Brusilo agrees with that.
"It's very difficult to get Zelensky to give in."
"It's like looking at a spring, the more you bend it, the more resistance it has," he says.
And yet, whenever Ukraine was attacked, politically or diplomatically, increased political unity followed.
The Oval Office standoff was no exception, with Zelensky's support soaring to around 70 percent.
"Zelensky is very powerful, and his authority consists of himself and a certain circle of people," Zolkina claims.

Orisiya Lucevich, head of the Ukrainian Forum at Chatham House, says it's interesting how Ukrainians sided with Zelensky after the Oval Office, almost as if they saw it as a personal insult to Ukrainian statehood.
"People rally around him, around what he represents and how he behaves."
Pristaiko claims that if the Americans wanted to replace him, "they were shooting themselves in the foot because now he could easily be re-elected."
Some political experts, like Zolkina, don't think it's that certain.
"I don't think he understands that this surge in support is a direct reaction to what Trump is doing, not his personal position," she says.
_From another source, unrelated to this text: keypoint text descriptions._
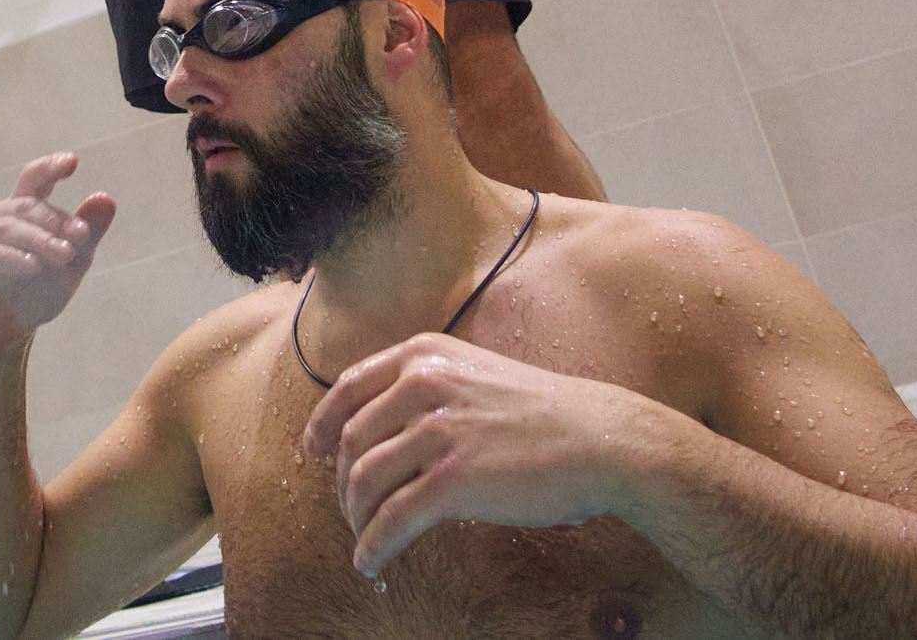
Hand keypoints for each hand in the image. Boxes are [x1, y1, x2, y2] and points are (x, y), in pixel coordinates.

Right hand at [0, 153, 116, 356]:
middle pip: (27, 206)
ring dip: (39, 239)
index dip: (49, 167)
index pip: (34, 180)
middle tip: (81, 237)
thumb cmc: (35, 295)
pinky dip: (11, 257)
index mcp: (21, 212)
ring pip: (8, 227)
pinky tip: (32, 266)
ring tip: (64, 255)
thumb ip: (87, 234)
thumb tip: (106, 198)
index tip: (71, 162)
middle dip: (56, 220)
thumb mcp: (70, 266)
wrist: (4, 336)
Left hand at [302, 334, 641, 575]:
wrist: (603, 440)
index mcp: (425, 355)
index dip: (323, 425)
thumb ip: (432, 389)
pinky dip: (374, 546)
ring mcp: (436, 431)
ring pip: (363, 481)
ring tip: (364, 540)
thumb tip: (386, 430)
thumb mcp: (478, 374)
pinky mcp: (452, 480)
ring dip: (356, 519)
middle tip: (349, 509)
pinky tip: (372, 562)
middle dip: (341, 482)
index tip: (312, 452)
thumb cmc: (548, 415)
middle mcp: (423, 384)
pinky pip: (392, 520)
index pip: (348, 387)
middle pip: (350, 440)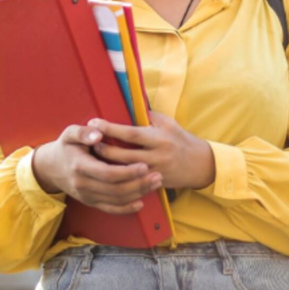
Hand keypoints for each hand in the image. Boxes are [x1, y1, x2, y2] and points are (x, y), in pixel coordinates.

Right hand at [32, 124, 163, 214]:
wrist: (50, 168)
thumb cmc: (65, 147)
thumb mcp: (69, 133)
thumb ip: (83, 132)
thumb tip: (98, 133)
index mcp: (79, 166)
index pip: (107, 173)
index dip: (127, 172)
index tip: (144, 165)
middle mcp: (83, 185)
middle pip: (115, 189)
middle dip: (139, 184)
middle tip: (158, 175)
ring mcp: (87, 196)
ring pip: (116, 200)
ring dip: (138, 194)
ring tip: (155, 184)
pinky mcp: (90, 202)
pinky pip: (110, 209)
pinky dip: (126, 208)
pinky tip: (141, 202)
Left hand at [88, 111, 214, 190]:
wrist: (199, 164)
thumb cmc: (180, 139)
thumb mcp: (167, 123)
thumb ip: (148, 116)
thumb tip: (127, 106)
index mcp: (159, 138)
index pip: (131, 133)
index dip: (111, 128)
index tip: (94, 122)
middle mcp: (157, 156)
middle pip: (124, 155)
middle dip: (104, 149)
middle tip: (88, 142)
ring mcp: (155, 172)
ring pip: (125, 171)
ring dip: (108, 165)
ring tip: (93, 157)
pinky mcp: (154, 184)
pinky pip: (132, 183)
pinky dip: (118, 177)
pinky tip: (106, 173)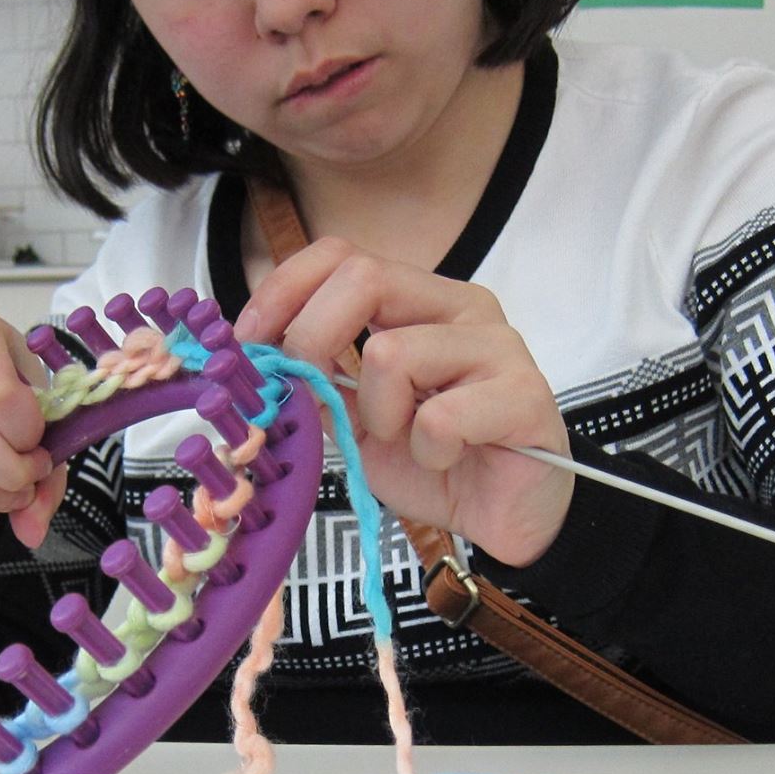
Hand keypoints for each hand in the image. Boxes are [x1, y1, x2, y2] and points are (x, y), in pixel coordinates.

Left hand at [232, 239, 572, 566]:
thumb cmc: (436, 462)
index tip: (250, 343)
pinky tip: (446, 458)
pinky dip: (426, 451)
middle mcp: (461, 308)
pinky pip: (440, 417)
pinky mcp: (524, 395)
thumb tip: (261, 358)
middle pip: (365, 277)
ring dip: (379, 415)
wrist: (503, 518)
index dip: (285, 290)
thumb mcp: (356, 420)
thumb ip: (318, 382)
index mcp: (419, 301)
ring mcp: (498, 346)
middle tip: (318, 398)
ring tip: (407, 441)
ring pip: (393, 352)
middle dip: (314, 340)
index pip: (343, 255)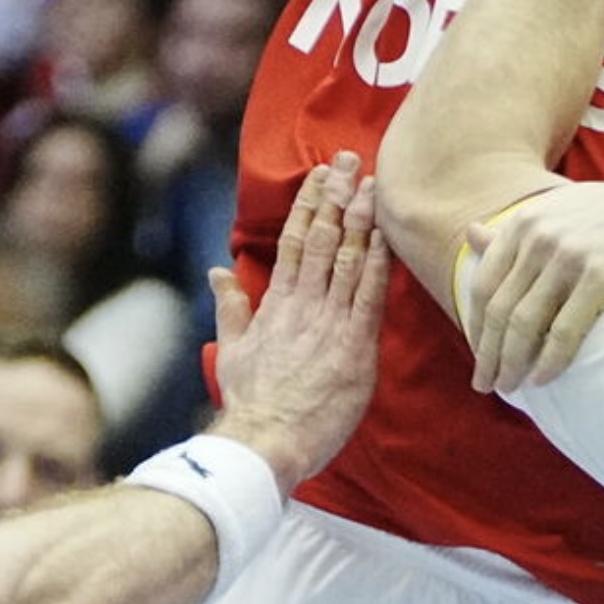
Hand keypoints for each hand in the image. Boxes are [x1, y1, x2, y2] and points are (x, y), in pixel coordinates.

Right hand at [211, 152, 389, 491]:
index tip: (320, 175)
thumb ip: (229, 307)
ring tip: (371, 184)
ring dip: (360, 219)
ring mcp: (330, 323)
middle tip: (349, 160)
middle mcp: (303, 304)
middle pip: (321, 238)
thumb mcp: (230, 350)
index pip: (293, 241)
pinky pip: (369, 296)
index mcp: (275, 303)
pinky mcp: (355, 346)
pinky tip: (385, 236)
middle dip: (336, 196)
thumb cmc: (250, 403)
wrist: (265, 442)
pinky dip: (377, 264)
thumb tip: (218, 272)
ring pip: (346, 259)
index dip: (308, 204)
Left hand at [462, 167, 603, 393]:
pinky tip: (543, 380)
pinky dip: (550, 360)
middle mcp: (540, 237)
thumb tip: (469, 234)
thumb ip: (514, 230)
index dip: (476, 328)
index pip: (485, 285)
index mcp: (525, 222)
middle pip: (501, 309)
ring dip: (513, 362)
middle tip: (486, 385)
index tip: (479, 357)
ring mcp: (570, 256)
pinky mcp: (601, 276)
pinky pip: (565, 330)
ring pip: (526, 323)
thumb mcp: (557, 212)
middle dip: (489, 354)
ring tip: (510, 388)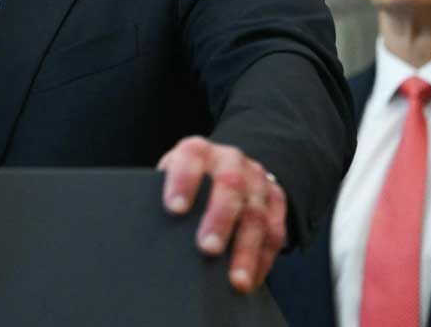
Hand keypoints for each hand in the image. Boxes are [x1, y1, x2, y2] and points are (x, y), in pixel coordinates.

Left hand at [157, 136, 285, 292]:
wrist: (220, 169)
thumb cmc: (185, 184)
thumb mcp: (169, 180)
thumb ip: (161, 198)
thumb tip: (154, 236)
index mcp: (197, 150)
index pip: (190, 158)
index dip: (183, 182)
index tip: (174, 209)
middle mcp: (229, 159)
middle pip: (230, 184)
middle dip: (220, 218)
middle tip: (207, 248)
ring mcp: (255, 178)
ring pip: (255, 213)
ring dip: (246, 249)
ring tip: (236, 279)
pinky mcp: (275, 198)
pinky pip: (275, 230)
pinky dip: (263, 259)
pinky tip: (250, 279)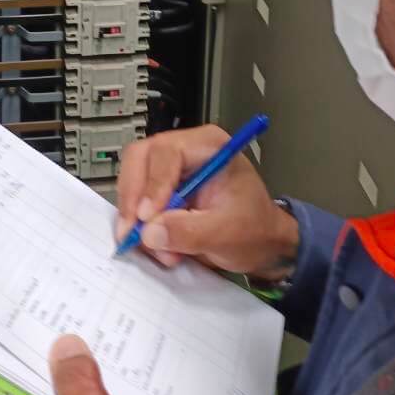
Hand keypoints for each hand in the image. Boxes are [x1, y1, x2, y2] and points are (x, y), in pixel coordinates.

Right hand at [116, 125, 298, 276]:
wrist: (261, 245)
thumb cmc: (254, 230)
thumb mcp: (227, 233)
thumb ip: (189, 231)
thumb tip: (150, 231)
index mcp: (208, 146)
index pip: (166, 152)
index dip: (153, 184)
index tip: (147, 217)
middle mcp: (185, 151)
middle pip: (139, 159)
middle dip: (133, 198)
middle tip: (132, 232)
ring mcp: (170, 170)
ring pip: (132, 181)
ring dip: (136, 217)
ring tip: (161, 248)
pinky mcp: (161, 191)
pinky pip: (136, 202)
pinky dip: (140, 226)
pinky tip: (161, 246)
"He has quite strong political ambitions for a second term and is quite politically egocentric, like all leaders at his level."
Professor Onuh does not believe that Zelensky is motivated solely by the struggle for political power.
"He is a more careful, thoughtful, and tactically oriented political actor than people give him credit for."
However, imagining a second term for Zelensky could be very difficult, simply because of the sheer demands of the job.
Even the post-war challenges would be considerable.
For now, Arnold suspects that an exhausted Zelensky might not want to run again and suggests that he may be looking for a way out of, at least, the front lines of political life.
In the short term, Zelensky cannot afford another Oval Office.
So, given that Trump is an avid golfer, will the Ukrainian leader ever join him for a game of golf?
"He's a quick learner."
"When the need arises to play golf, I'm sure he'll be up to the task," Brusillo says.